Early substitutions included Nick Robinson for Josh Childress, who picked up his second foul before the first TV timeout, and Joe Kirchofer for Rob Little. It was Kirchofer who used his signature hook shot at the edge of the key to break the tie, and then the scoring heated up. Matt Lottich unleashed two quick three-point bombs (giving him three treys in the first ten minutes of the game) to push the Cardinal's tally to 19, but the Owls became more aggressive in their penetration and shot selection, pulling the score to 19-18 at the 9:34 mark for the game's second TV timeout.
Said Lottich after the game of the open looks he saw for his three-point shots, "Early on, they went to a zone and really packed it in. They must have scouted the Boston game and gave us open looks."
Both teams at that point gave their starters some rest, including Stanford's substitution of all three freshmen in to the game. Only Julius Barnes continued as a Stanford starter on the floor, and he moved to the shooting guard position while Jason Haas manned the point. Barnes not only assumed Lottich's spot on the floor, he also assumed his role in the offense, quickly hitting three three-pointers to provide another lift to the Stanford offense. But the Owls brought reserve guard Brock Gillespie in the game, a poor man's Dan Dickau, and he added a spark, with flashy ballhandling, passing and shooting. The game stood tied at 28 until Joe Kirchofer drew a foul on a defensive rebound, the seventh Rice foul of the half. He took a trip to the free throw line, where he hit one of two shots, but then received a second chance to rewrite his miss on a lane violation. He hit the stroke, giving Stanford a 30-28 lead.
The next defensive possession saw the Cardinal's best intensity of the first half, trapping the ball on the perimeter and stymieing the Rice motion offense. That effort produced a shot clock violation, and drew a huge cheering lift from the Maples crowd. But the visitors would come back and continue their aggressive attack of the Stanford defense. The Card dropped into their 1-1-3 zone late in the half, but Rice still managed shots and took a late 39-38 lead before a late Childress lay-up pushed Stanford back on top to a 40-39 margin at the half.

══════════

= What you will do =
(1) Reproduce the part of the game recap starting with "The next defensive" and going on through "at the half.".
(2) Condense the game recap paragraph that begins "The next defensive possession" into a bulleted list that keeps its main facts.
The records have nothing to do with the game recap.

= Items =
══════════

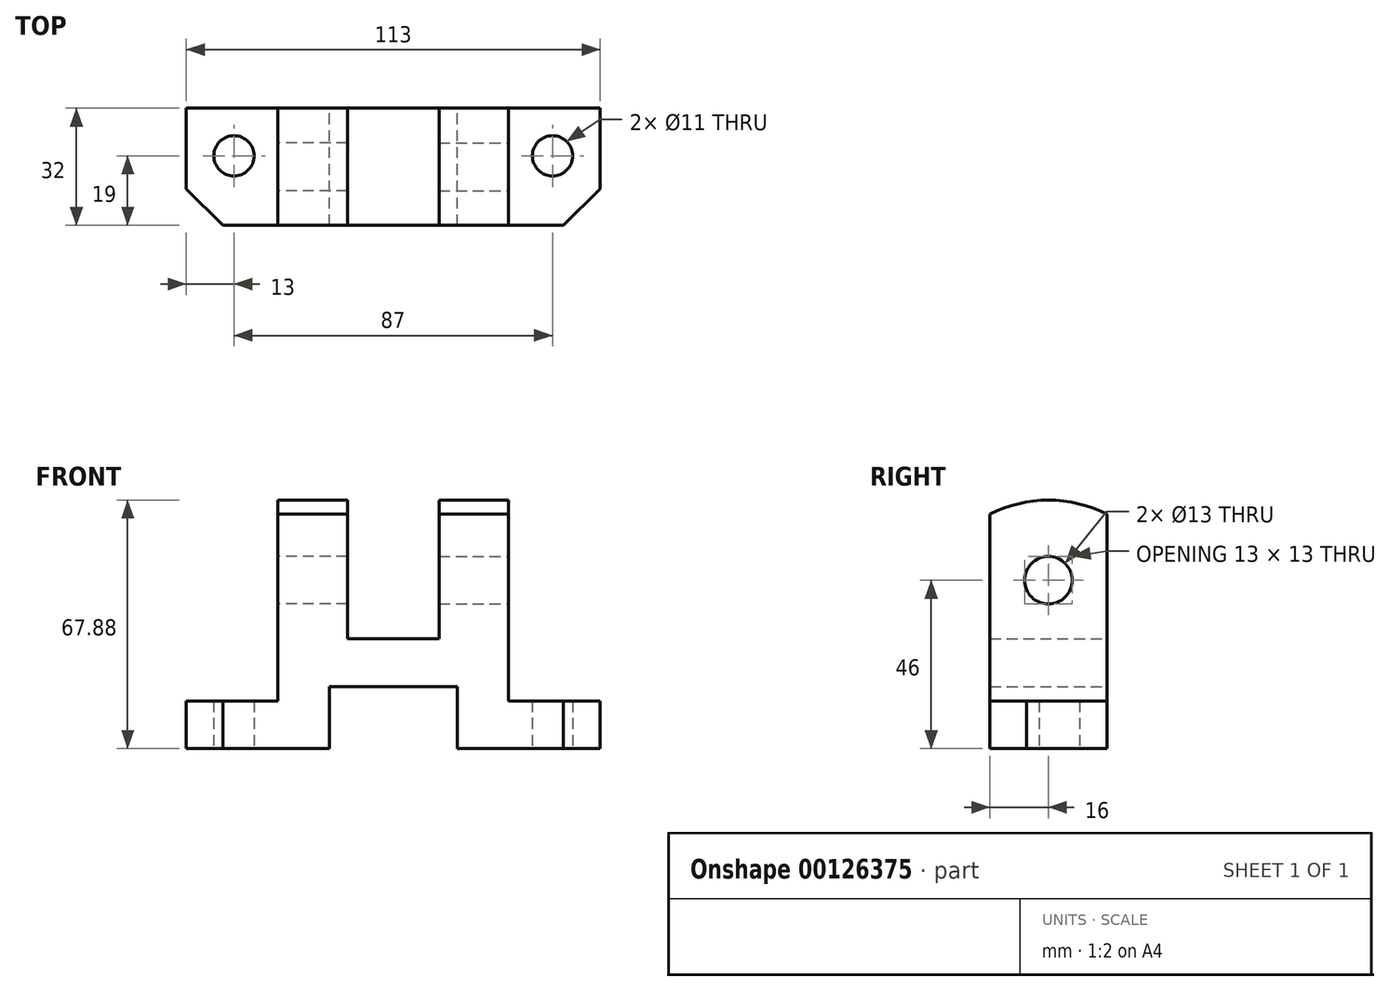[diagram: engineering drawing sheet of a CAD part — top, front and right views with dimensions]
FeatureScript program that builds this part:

══════════

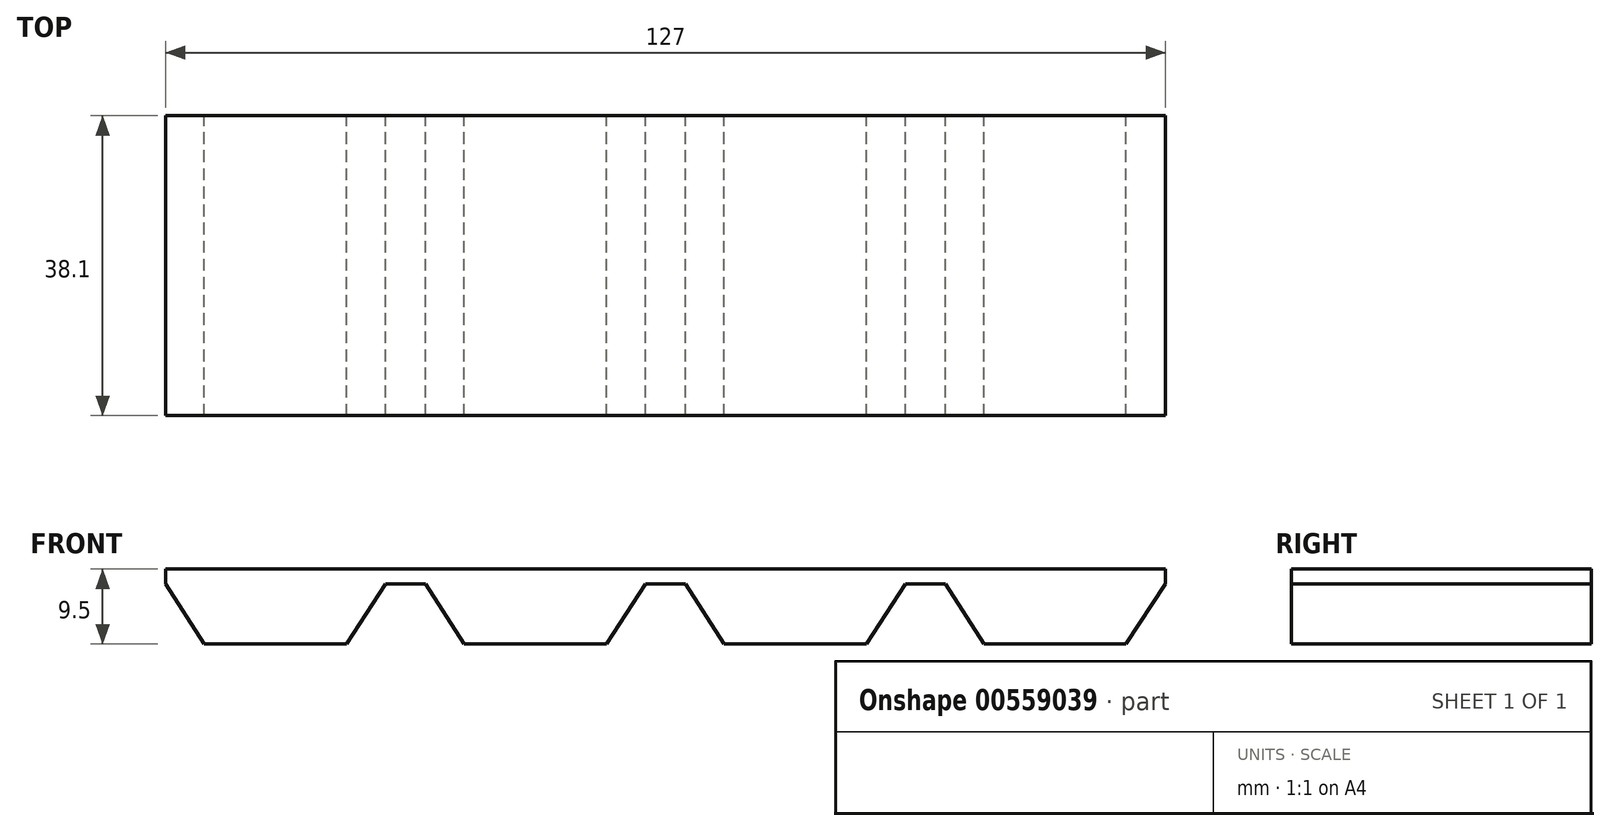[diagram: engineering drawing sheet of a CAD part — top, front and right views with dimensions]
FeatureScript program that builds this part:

══════════

= Exercise results =
(1)
The next defensive possession saw the Cardinal's best intensity of the first half, trapping the ball on the perimeter and stymieing the Rice motion offense. That effort produced a shot clock violation, and drew a huge cheering lift from the Maples crowd. But the visitors would come back and continue their aggressive attack of the Stanford defense. The Card dropped into their 1-1-3 zone late in the half, but Rice still managed shots and took a late 39-38 lead before a late Childress lay-up pushed Stanford back on top to a 40-39 margin at the half.

(2)
- On its next defensive possession, Stanford showed its best intensity of the first half, trapping the ball on the perimeter and stymieing the Rice motion offense.
- The effort forced a shot clock violation and drew a big cheer from the Maples crowd.
- Rice kept up its aggressive attack on the Stanford defense.
- Stanford went to its 1-1-3 zone late in the half, but Rice still got shots and took a 39-38 lead.
- A late Childress lay-up put Stanford back ahead, 40-39, at the half.